What’s more, commentators born in India are describing the cricket to us in jargon-heavy English – like Yorkers, Silly Points, sweeps, and Carom Balls – and I’m writing about it all in English, for a blogging audience that’s mostly based in America.

Something about that – what Melvyn Bragg once called ‘the adventure of English’ – tickles me, and also makes me feel teary-eyed about the cleverness and endeavour of human beings.

When the Black Lives Matter protests erupted last year, we here in the UK had a brief – actually, much too brief – debate about how we might own up to the more brutal and murderous aspects of the British Empire.

But at least cricket shows that some things about the Empire – like the way we codified lots of complex, compelling games, and gave them to the world to run with, along with our quirky, ever-changing language – have gone out and done some lasting good.

“Oh, this game of the gloved lighted quicker!” as the subtitles put it.

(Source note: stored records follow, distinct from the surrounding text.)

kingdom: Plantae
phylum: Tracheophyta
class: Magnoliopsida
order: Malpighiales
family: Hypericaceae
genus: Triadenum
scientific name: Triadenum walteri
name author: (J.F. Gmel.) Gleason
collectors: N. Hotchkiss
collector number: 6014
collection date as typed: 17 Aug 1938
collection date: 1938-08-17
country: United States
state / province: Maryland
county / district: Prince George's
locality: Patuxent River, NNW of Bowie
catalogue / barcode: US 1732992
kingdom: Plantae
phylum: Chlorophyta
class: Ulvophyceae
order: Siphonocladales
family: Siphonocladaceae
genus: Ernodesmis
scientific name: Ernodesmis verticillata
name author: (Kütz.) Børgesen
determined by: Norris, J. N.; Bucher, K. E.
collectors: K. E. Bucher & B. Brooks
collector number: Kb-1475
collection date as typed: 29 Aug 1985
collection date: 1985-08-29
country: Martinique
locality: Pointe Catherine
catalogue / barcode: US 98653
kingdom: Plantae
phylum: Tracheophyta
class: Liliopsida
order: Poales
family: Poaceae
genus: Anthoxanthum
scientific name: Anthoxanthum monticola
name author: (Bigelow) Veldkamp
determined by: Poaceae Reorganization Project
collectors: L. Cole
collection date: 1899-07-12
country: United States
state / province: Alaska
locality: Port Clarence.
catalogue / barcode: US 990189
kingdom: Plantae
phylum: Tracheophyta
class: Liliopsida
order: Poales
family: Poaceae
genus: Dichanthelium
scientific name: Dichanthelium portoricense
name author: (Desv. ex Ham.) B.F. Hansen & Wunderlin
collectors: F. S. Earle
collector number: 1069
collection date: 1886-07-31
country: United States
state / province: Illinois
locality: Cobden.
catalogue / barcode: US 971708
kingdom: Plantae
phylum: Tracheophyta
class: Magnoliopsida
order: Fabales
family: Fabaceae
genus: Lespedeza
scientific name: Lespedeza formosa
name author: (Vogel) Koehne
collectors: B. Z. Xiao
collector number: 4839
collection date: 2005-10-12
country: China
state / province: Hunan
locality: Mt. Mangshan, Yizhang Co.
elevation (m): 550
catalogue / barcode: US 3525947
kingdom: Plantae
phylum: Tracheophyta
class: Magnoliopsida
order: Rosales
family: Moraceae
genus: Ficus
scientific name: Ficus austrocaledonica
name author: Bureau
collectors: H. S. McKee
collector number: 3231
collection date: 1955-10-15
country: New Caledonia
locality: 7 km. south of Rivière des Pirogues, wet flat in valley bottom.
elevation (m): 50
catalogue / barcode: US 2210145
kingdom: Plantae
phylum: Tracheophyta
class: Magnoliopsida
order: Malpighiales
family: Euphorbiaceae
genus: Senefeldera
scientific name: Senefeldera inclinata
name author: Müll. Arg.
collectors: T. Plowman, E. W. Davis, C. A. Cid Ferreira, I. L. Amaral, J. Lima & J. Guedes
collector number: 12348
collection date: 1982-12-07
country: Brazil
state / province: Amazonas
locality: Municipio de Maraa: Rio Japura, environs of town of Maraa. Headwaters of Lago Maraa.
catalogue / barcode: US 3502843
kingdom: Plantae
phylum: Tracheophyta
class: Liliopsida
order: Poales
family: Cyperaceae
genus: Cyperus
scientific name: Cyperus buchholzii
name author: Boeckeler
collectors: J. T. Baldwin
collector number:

(*1) What the commentator actually said was: “Archer going for a Yorker first up”. A ‘Yorker’ is the name for a tricky to hit, late-dipping delivery

(*2) wtf???

(*3) The Hundred is a new English cricket tournament, but I’m being silly: Russia has virtually no native cricketers and certainly no top-class spin bowlers.

(*4) This one should have read “Galle”, in Sri Lanka. And cricket will never catch on in France, either. Especially after Brexit.